*** Opening of Source data ***

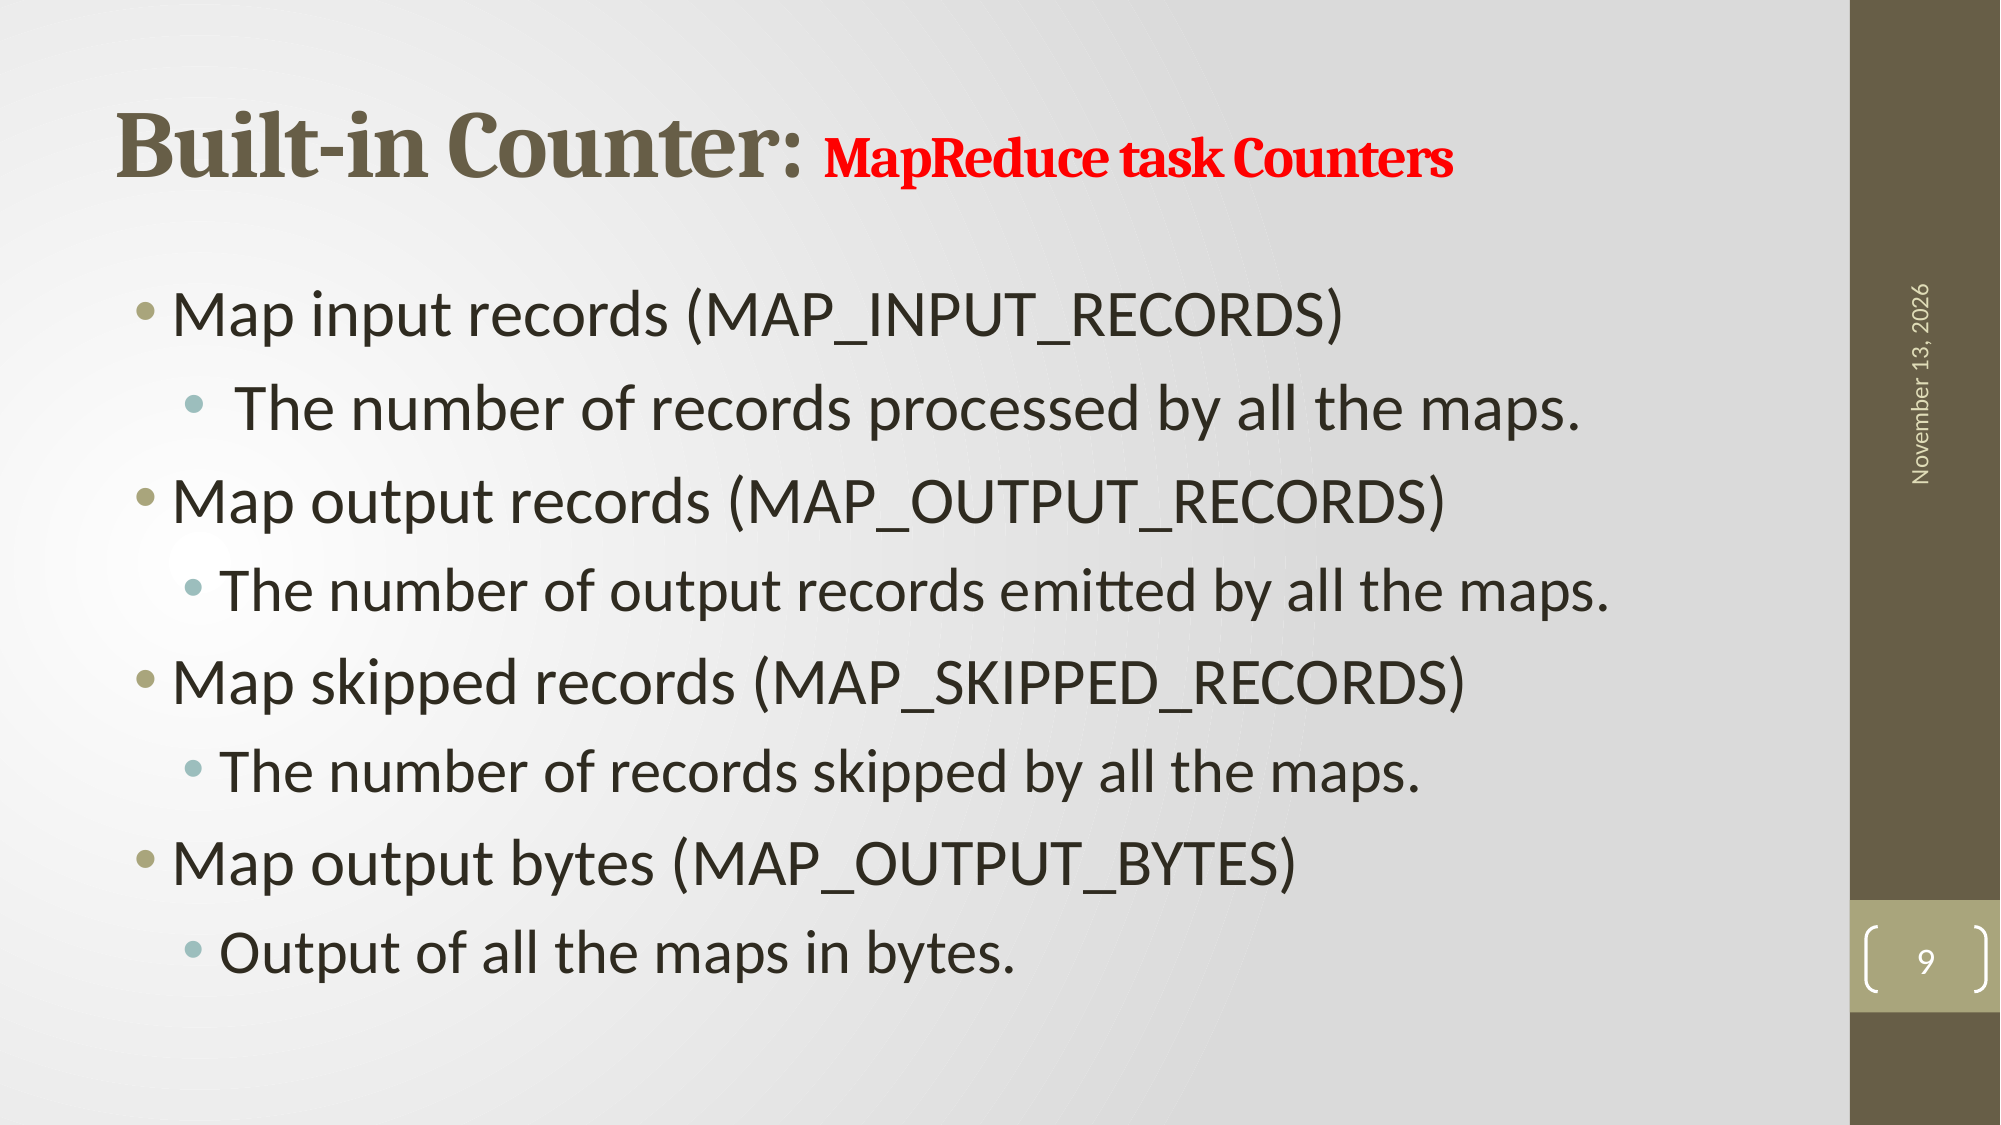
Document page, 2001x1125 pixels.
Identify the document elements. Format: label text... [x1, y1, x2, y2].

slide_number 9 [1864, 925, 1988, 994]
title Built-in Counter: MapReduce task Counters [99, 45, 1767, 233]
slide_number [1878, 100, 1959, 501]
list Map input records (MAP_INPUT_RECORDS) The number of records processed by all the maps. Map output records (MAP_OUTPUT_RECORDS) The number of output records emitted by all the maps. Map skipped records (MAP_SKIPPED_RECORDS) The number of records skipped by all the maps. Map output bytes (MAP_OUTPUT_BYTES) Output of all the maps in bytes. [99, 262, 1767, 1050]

*** Close of Source data ***
*** Opening of Source data ***

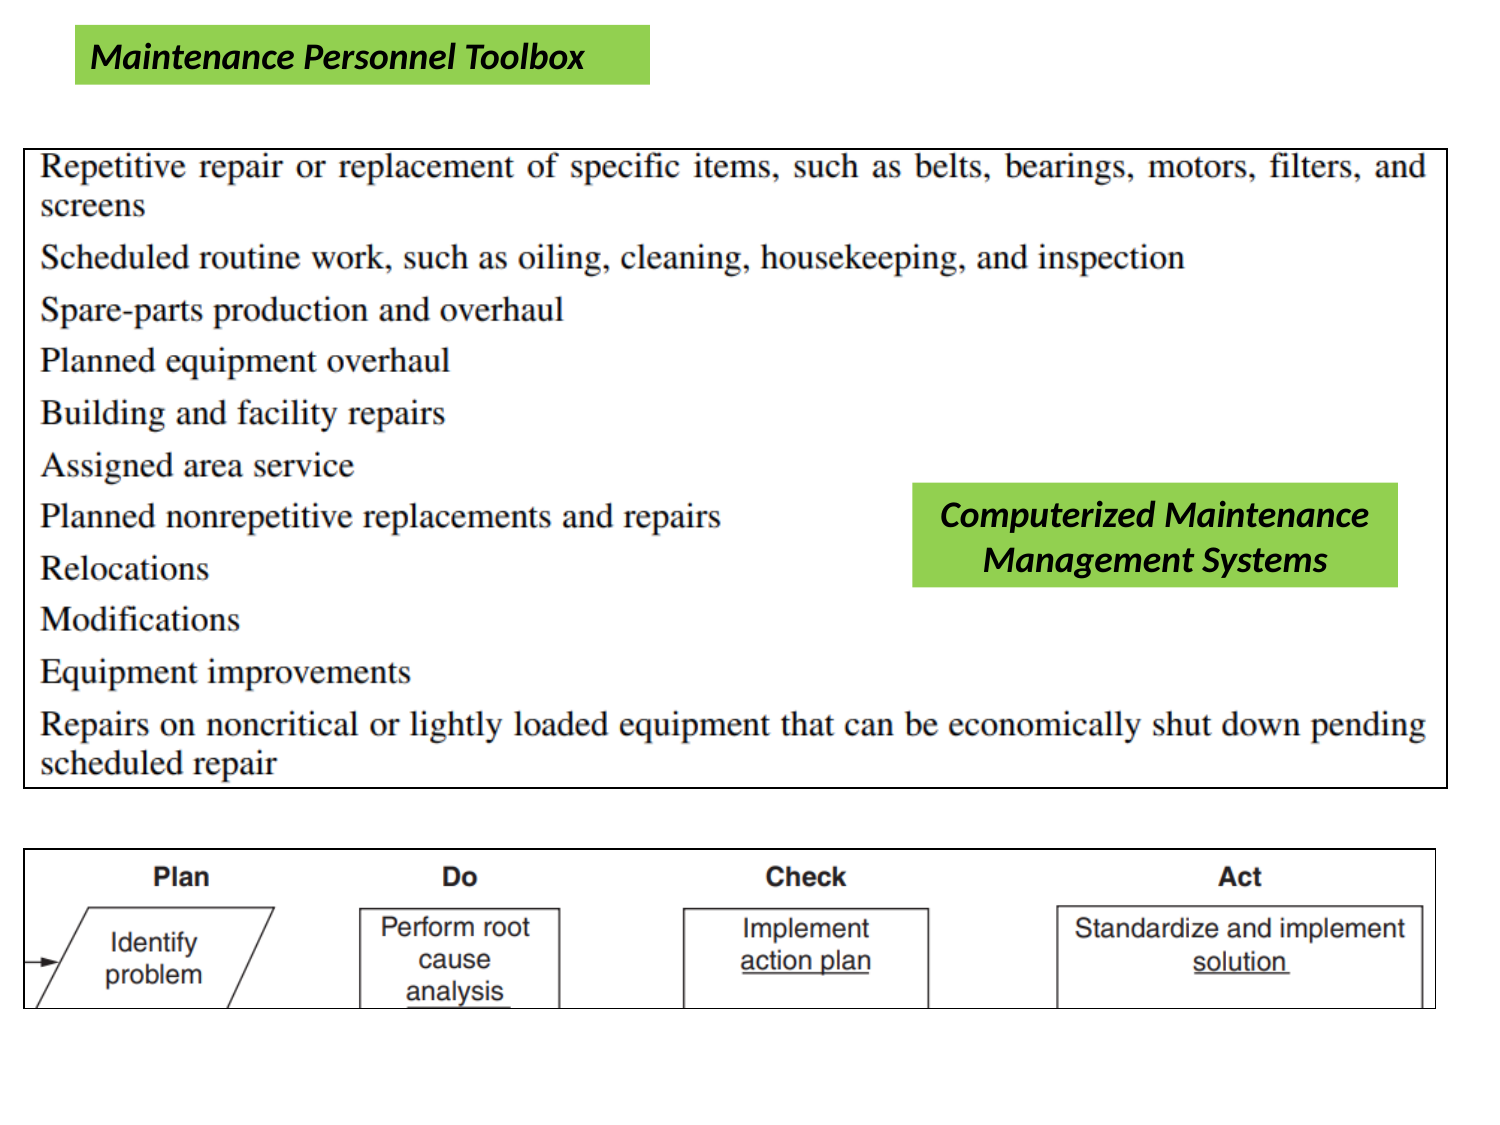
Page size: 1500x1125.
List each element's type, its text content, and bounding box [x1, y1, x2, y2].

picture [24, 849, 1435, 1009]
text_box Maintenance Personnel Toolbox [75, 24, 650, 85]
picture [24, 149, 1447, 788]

*** Close of Source data ***
*** Opening of Source data ***

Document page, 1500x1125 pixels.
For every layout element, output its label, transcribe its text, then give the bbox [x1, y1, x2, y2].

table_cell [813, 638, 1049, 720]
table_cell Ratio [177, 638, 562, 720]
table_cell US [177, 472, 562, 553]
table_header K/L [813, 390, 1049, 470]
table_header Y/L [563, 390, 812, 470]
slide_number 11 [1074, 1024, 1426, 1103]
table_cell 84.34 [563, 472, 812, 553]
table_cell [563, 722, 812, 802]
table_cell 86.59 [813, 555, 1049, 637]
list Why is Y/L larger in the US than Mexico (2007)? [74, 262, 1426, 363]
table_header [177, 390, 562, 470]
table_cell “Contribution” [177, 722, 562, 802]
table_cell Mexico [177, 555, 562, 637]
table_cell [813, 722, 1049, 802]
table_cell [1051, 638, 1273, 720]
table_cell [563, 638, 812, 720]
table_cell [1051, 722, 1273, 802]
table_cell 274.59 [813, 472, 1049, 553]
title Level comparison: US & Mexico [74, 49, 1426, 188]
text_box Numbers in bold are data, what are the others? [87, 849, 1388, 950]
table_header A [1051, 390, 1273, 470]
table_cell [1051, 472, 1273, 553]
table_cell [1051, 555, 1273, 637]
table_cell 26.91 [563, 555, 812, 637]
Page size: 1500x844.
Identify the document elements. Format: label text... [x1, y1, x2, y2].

*** Close of Source data ***

» **Your objective**
Each line with "pixels" in it must be identified and copied from the material.

» **Response to this task**
Document page, 2001x1125 pixels.
Document page, 1500x1125 pixels.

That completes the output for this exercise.